**DOCUMENT PASSAGE**
....
The Supreme Court did, however, recognise the important role played by the Sewel convention “in facilitating harmonious relationships between the UK Parliament and the devolved legislatures”. If the Convention is not to enforced in the courts, then, in our view, the enforcement duty falls on Parliament. We therefore agree with the views of the Welsh Government in its 2019 Paper Reforming our Union that “when faced with a Bill for which devolved consent has been refused….Parliament should have a specific opportunity to consider the constitutional implications of allowing the Bill to proceed to Royal Assent without consent”.
- The recent report from the Institute for Government (IfG) on the operation of the Sewel Convention (which is an excellent analysis) recommends that, where one or more of the devolved legislatures has declined to give its consent to legislation, there should be an additional stage in the House of Commons in which it decides formally whether or not to continue with the legislation. This would be a fairly simple requirement to embody in a standing order as a requirement before the question on third reading of a bill could be proposed by the Speaker. The IfG also recommend that any such refusal of consent should be considered and reported on by the proposed Devolution Committee, which also seems a sensible way of ensuring that such a decision is carefully considered.
English Votes for English Laws (EVEL)
- In October 2015, the printed edition of the Standing Orders of the House of Commons relating to public business grew overnight from a length of 197 pages to 232, almost certainly the largest single expansion in their history. That 18% growth was accounted for almost entirely by the new standing orders relating to EVEL. The first problem with those standing orders is therefore that they are almost incomprehensible. They are written in the style of statute law, as if they were to be picked-over by armies of future lawyers, rather than as a guide to how to do procedure. They are not just disproportionate to the problem they were trying to solve, they are positively counterproductive. The standing orders may have grown by almost a fifth in length but they probably doubled in opacity. The arrangements for EVEL have provided an over-engineered and entirely technocratic answer to what was essentially an emotional and political problem.
- They are not just a sledgehammer to crack a nut; they are ineffective. The length of debate in the Legislative Grand Committees created by the EVEL standing orders has been minimal. As Michael Kenny and Daniel Gover said in their review of the first year of their operation, they have failed to give a voice to England in Parliament. That 2016 report, which made a number of recommendations to the Procedure Committee, is worth revisiting again.
....
**DATASET EXCERPTS**

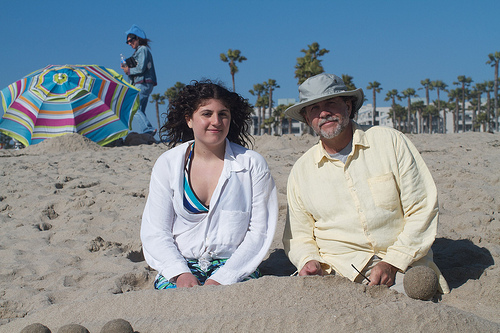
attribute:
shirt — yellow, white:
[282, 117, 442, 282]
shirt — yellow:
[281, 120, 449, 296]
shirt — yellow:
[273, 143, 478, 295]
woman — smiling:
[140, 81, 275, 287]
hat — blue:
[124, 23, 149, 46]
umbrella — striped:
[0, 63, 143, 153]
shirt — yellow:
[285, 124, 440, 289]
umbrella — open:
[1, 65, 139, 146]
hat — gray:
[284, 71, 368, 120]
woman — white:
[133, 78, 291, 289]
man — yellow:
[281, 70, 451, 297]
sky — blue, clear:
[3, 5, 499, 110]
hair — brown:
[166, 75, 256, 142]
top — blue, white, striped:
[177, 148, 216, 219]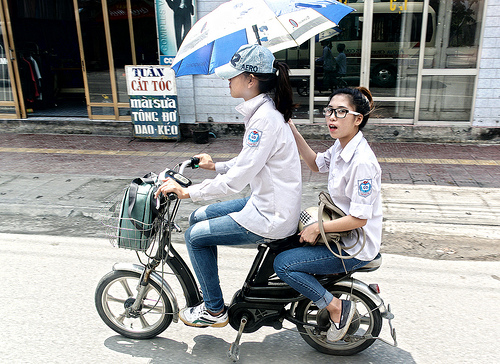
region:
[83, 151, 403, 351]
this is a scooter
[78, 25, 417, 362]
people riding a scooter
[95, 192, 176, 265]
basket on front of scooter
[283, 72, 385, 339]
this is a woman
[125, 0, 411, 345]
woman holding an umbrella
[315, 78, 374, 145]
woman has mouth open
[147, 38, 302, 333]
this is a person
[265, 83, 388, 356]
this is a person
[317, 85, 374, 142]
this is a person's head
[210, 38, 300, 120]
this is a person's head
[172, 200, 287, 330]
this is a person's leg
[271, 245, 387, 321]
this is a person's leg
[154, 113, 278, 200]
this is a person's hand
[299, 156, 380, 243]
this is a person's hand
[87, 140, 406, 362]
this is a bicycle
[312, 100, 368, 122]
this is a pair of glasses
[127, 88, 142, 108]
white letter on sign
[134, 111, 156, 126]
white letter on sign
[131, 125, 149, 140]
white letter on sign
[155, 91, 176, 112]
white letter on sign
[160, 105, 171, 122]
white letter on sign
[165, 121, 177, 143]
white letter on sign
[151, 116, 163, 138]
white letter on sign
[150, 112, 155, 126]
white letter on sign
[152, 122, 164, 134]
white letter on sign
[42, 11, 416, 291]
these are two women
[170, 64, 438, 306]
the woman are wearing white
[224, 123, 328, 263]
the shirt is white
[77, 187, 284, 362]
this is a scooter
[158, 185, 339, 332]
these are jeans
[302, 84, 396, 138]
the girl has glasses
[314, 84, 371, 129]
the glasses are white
....
**WORK INSTRUCTIONS**
A) From the Sewel Convention passage, write out the section that begins with the words "- They are not" and ends after "worth revisiting again.".
B) According to the Sewel Convention passage, who reviewed the first year of the EVEL standing orders' operation?

**OUTPUTS FOR THE TASKS**
A)
- They are not just a sledgehammer to crack a nut; they are ineffective. The length of debate in the Legislative Grand Committees created by the EVEL standing orders has been minimal. As Michael Kenny and Daniel Gover said in their review of the first year of their operation, they have failed to give a voice to England in Parliament. That 2016 report, which made a number of recommendations to the Procedure Committee, is worth revisiting again.

B) Michael Kenny and Daniel Gover.